* EXERCISE DETAILS
Output all the entries word for word. Omit the pictures.

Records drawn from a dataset
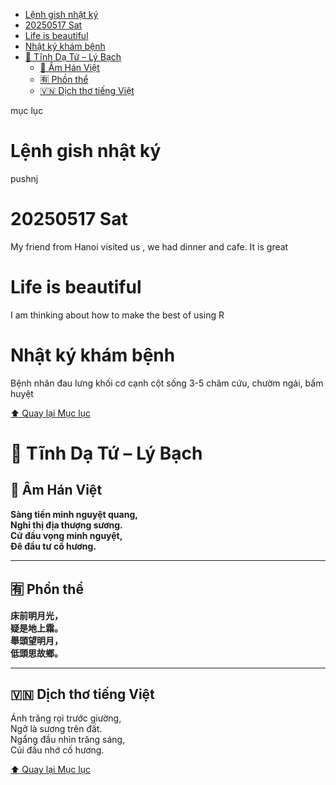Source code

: - [Lệnh gish nhật ký](#lệnh-gish-nhật-ký)
- [20250517 Sat](#20250517-sat)
- [Life is beautiful](#life-is-beautiful)
- [Nhật ký khám bệnh](#nhật-ký-khám-bệnh)
- [🏯 Tĩnh Dạ Tứ – Lý Bạch](#-tĩnh-dạ-tứ--lý-bạch)
  - [📖 Âm Hán Việt](#-âm-hán-việt)
  - [🈶 Phồn thể](#-phồn-thể)
  - [🇻🇳 Dịch thơ tiếng Việt](#-dịch-thơ-tiếng-việt)


mục lục


# Lệnh gish nhật ký
pushnj

# 20250517 Sat

My friend from Hanoi visited us , we had dinner and cafe. It is great
# Life is beautiful
I am thinking about how to make the best of using R
# Nhật ký khám bệnh 
Bệnh nhân đau lưng khối cơ cạnh cột sống 3-5 châm cứu, chườm ngải, bấm huyệt

[⬆️ Quay lại Mục lục](#📚-mục-lục)

# 🏯 Tĩnh Dạ Tứ – Lý Bạch

## 📖 Âm Hán Việt

**Sàng tiền minh nguyệt quang,**  
**Nghi thị địa thượng sương.**  
**Cử đầu vọng minh nguyệt,**  
**Đê đầu tư cố hương.**

---

## 🈶 Phồn thể

**床前明月光，**  
**疑是地上霜。**  
**舉頭望明月，**  
**低頭思故鄉。**

---

## 🇻🇳 Dịch thơ tiếng Việt

Ánh trăng rọi trước giường,  
Ngỡ là sương trên đất.  
Ngẩng đầu nhìn trăng sáng,  
Cúi đầu nhớ cố hương.

[⬆️ Quay lại Mục lục](#📚-mục-lục)
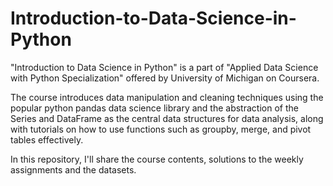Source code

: # Introduction-to-Data-Science-in-Python
"Introduction to Data Science in Python" is a part of "Applied Data Science with Python Specialization" offered by University of Michigan on Coursera.

The course introduces data manipulation and cleaning techniques using the popular python pandas data science library and the abstraction of the Series and DataFrame as the central data structures for data analysis, along with tutorials on how to use functions such as groupby, merge, and pivot tables effectively.

In this repository, I'll share the course contents, solutions to the weekly assignments and the datasets.

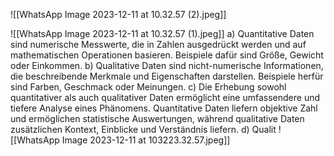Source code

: ![[WhatsApp Image 2023-12-11 at 10.32.57 (2).jpeg]]

![[WhatsApp Image 2023-12-11 at 10.32.57 (1).jpeg]]
a) Quantitative Daten sind numerische Messwerte, die in Zahlen ausgedrückt werden und auf mathematischen Operationen basieren. Beispiele dafür sind Größe, Gewicht oder Einkommen.
b) Qualitative Daten sind nicht-numerische Informationen, die beschreibende Merkmale und Eigenschaften darstellen. Beispiele herfür sind Farben, Geschmack oder Meinungen.
c) Die Erhebung sowohl quantitativer als auch qualitativer Daten ermöglicht eine umfassendere und tiefere Analyse eines Phänomens. Quantitative Daten liefern objektive Zahl und ermöglichen statistische Auswertungen, während qualitative Daten zusätzlichen Kontext, Einblicke und Verständnis liefern.
d) Qualit
![[WhatsApp Image 2023-12-11 at 103223.32.57.jpeg]]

* TASK RESPONSE
Source code

: - [Lệnh gish nhật ký](#lệnh-gish-nhật-ký)
- [20250517 Sat](#20250517-sat)
- [Life is beautiful](#life-is-beautiful)
- [Nhật ký khám bệnh](#nhật-ký-khám-bệnh)
- [🏯 Tĩnh Dạ Tứ – Lý Bạch](#-tĩnh-dạ-tứ--lý-bạch)
  - [📖 Âm Hán Việt](#-âm-hán-việt)
  - [🈶 Phồn thể](#-phồn-thể)
  - [🇻🇳 Dịch thơ tiếng Việt](#-dịch-thơ-tiếng-việt)


mục lục


# Lệnh gish nhật ký
pushnj

# 20250517 Sat

My friend from Hanoi visited us , we had dinner and cafe. It is great
# Life is beautiful
I am thinking about how to make the best of using R
# Nhật ký khám bệnh 
Bệnh nhân đau lưng khối cơ cạnh cột sống 3-5 châm cứu, chườm ngải, bấm huyệt

[⬆️ Quay lại Mục lục](#📚-mục-lục)

# 🏯 Tĩnh Dạ Tứ – Lý Bạch

## 📖 Âm Hán Việt

**Sàng tiền minh nguyệt quang,**  
**Nghi thị địa thượng sương.**  
**Cử đầu vọng minh nguyệt,**  
**Đê đầu tư cố hương.**

---

## 🈶 Phồn thể

**床前明月光，**  
**疑是地上霜。**  
**舉頭望明月，**  
**低頭思故鄉。**

---

## 🇻🇳 Dịch thơ tiếng Việt

Ánh trăng rọi trước giường,  
Ngỡ là sương trên đất.  
Ngẩng đầu nhìn trăng sáng,  
Cúi đầu nhớ cố hương.

[⬆️ Quay lại Mục lục](#📚-mục-lục)
Source code

: # Introduction-to-Data-Science-in-Python
"Introduction to Data Science in Python" is a part of "Applied Data Science with Python Specialization" offered by University of Michigan on Coursera.

The course introduces data manipulation and cleaning techniques using the popular python pandas data science library and the abstraction of the Series and DataFrame as the central data structures for data analysis, along with tutorials on how to use functions such as groupby, merge, and pivot tables effectively.

In this repository, I'll share the course contents, solutions to the weekly assignments and the datasets.

Source code

: ![[WhatsApp Image 2023-12-11 at 10.32.57 (2).jpeg]]

![[WhatsApp Image 2023-12-11 at 10.32.57 (1).jpeg]]
a) Quantitative Daten sind numerische Messwerte, die in Zahlen ausgedrückt werden und auf mathematischen Operationen basieren. Beispiele dafür sind Größe, Gewicht oder Einkommen.
b) Qualitative Daten sind nicht-numerische Informationen, die beschreibende Merkmale und Eigenschaften darstellen. Beispiele herfür sind Farben, Geschmack oder Meinungen.
c) Die Erhebung sowohl quantitativer als auch qualitativer Daten ermöglicht eine umfassendere und tiefere Analyse eines Phänomens. Quantitative Daten liefern objektive Zahl und ermöglichen statistische Auswertungen, während qualitative Daten zusätzlichen Kontext, Einblicke und Verständnis liefern.
d) Qualit
![[WhatsApp Image 2023-12-11 at 103223.32.57.jpeg]]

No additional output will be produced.